◆ Requirement ◆
Read through the data below and state how many of its lines contain the word "that", adding nothing.

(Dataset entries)
□ □ □ □ □

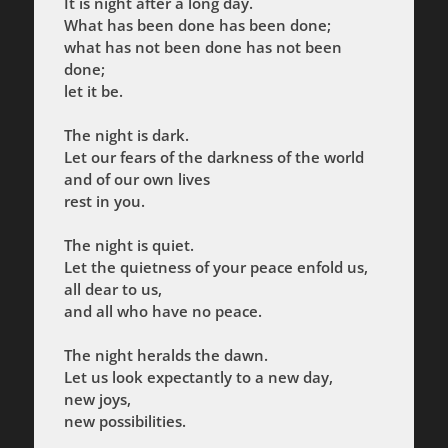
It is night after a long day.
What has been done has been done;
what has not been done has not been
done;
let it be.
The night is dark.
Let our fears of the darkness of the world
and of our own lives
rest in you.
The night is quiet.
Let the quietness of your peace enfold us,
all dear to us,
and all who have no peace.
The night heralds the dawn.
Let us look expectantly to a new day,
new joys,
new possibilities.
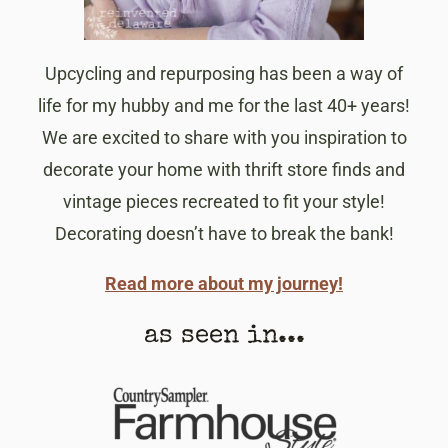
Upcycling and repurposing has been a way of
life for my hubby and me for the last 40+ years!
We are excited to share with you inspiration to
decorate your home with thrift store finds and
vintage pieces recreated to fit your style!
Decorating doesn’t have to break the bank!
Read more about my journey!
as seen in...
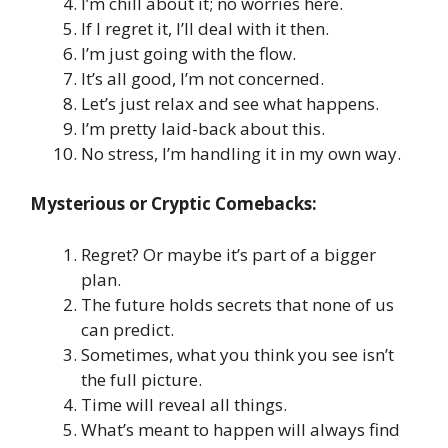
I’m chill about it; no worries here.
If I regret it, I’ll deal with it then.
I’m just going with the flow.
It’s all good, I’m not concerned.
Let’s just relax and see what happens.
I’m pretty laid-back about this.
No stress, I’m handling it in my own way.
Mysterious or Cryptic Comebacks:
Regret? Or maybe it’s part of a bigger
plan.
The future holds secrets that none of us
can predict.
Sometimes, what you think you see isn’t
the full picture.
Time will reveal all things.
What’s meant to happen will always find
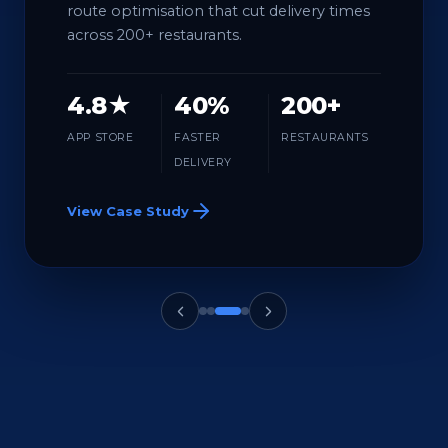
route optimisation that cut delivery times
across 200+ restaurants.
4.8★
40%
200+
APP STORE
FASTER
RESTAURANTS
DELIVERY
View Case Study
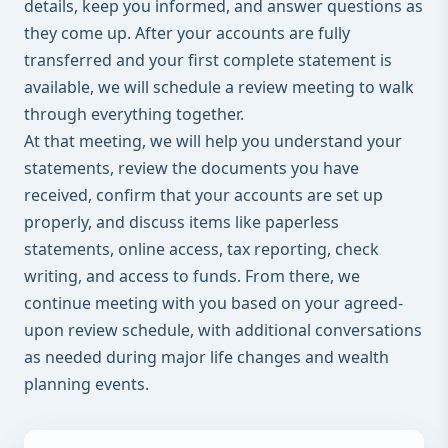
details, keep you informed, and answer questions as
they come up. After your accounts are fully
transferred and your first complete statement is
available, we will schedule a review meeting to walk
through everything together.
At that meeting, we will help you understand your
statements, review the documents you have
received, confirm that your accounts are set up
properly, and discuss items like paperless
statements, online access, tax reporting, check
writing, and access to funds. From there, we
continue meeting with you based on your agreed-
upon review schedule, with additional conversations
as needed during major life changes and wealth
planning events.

□ □ □ □ □

◆ Solution for this task ◆
4